Goal:
Lay out all of the data below as a two-column CSV headed input and output, with one row for each input and its output. Put every field in quotes and replace its line breaks with spaces.

Listed records:
** START **

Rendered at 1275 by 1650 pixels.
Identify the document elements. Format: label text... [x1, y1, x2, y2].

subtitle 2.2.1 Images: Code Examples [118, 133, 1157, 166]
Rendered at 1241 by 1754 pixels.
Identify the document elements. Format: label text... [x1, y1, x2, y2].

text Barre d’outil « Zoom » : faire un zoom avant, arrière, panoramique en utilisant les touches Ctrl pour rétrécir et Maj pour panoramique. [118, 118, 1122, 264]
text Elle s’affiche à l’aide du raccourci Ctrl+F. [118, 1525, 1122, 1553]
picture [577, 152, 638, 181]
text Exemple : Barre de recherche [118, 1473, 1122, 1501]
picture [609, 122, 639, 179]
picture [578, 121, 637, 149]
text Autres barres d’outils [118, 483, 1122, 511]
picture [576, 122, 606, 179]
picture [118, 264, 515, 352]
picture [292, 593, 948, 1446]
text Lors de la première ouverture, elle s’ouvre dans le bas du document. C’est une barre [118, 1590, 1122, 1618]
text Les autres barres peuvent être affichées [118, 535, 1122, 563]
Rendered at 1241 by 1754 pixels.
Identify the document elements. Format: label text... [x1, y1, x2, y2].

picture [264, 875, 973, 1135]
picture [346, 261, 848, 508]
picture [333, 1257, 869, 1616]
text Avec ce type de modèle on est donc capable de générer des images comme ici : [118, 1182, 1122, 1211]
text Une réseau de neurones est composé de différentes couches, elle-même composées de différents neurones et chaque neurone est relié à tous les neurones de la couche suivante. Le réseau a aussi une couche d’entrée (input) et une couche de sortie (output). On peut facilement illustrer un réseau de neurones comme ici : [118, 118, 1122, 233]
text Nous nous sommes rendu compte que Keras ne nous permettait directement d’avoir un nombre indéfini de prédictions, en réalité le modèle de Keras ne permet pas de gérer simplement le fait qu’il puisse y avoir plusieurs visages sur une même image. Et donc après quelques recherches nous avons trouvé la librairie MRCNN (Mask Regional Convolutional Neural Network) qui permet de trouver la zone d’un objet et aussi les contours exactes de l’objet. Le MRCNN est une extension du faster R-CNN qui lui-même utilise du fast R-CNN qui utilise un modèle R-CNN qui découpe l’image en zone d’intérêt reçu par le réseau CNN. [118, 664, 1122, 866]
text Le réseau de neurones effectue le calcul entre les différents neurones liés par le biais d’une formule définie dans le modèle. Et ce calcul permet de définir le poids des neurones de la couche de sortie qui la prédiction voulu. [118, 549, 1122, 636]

** END **

Full output:
input,output
"Rendered at 1275 by 1650 pixels. Identify the document elements. Format: label text... [x1, y1, x2, y2].","subtitle 2.2.1 Images: Code Examples [118, 133, 1157, 166]"
"Rendered at 1241 by 1754 pixels. Identify the document elements. Format: label text... [x1, y1, x2, y2].","text Barre d’outil « Zoom » : faire un zoom avant, arrière, panoramique en utilisant les touches Ctrl pour rétrécir et Maj pour panoramique. [118, 118, 1122, 264] text Elle s’affiche à l’aide du raccourci Ctrl+F. [118, 1525, 1122, 1553] picture [577, 152, 638, 181] text Exemple : Barre de recherche [118, 1473, 1122, 1501] picture [609, 122, 639, 179] picture [578, 121, 637, 149] text Autres barres d’outils [118, 483, 1122, 511] picture [576, 122, 606, 179] picture [118, 264, 515, 352] picture [292, 593, 948, 1446] text Lors de la première ouverture, elle s’ouvre dans le bas du document. C’est une barre [118, 1590, 1122, 1618] text Les autres barres peuvent être affichées [118, 535, 1122, 563]"
"Rendered at 1241 by 1754 pixels. Identify the document elements. Format: label text... [x1, y1, x2, y2].","picture [264, 875, 973, 1135] picture [346, 261, 848, 508] picture [333, 1257, 869, 1616] text Avec ce type de modèle on est donc capable de générer des images comme ici : [118, 1182, 1122, 1211] text Une réseau de neurones est composé de différentes couches, elle-même composées de différents neurones et chaque neurone est relié à tous les neurones de la couche suivante. Le réseau a aussi une couche d’entrée (input) et une couche de sortie (output). On peut facilement illustrer un réseau de neurones comme ici : [118, 118, 1122, 233] text Nous nous sommes rendu compte que Keras ne nous permettait directement d’avoir un nombre indéfini de prédictions, en réalité le modèle de Keras ne permet pas de gérer simplement le fait qu’il puisse y avoir plusieurs visages sur une même image. Et donc après quelques recherches nous avons trouvé la librairie MRCNN (Mask Regional Convolutional Neural Network) qui permet de trouver la zone d’un objet et aussi les contours exactes de l’objet. Le MRCNN est une extension du faster R-CNN qui lui-même utilise du fast R-CNN qui utilise un modèle R-CNN qui découpe l’image en zone d’intérêt reçu par le réseau CNN. [118, 664, 1122, 866] text Le réseau de neurones effectue le calcul entre les différents neurones liés par le biais d’une formule définie dans le modèle. Et ce calcul permet de définir le poids des neurones de la couche de sortie qui la prédiction voulu. [118, 549, 1122, 636]"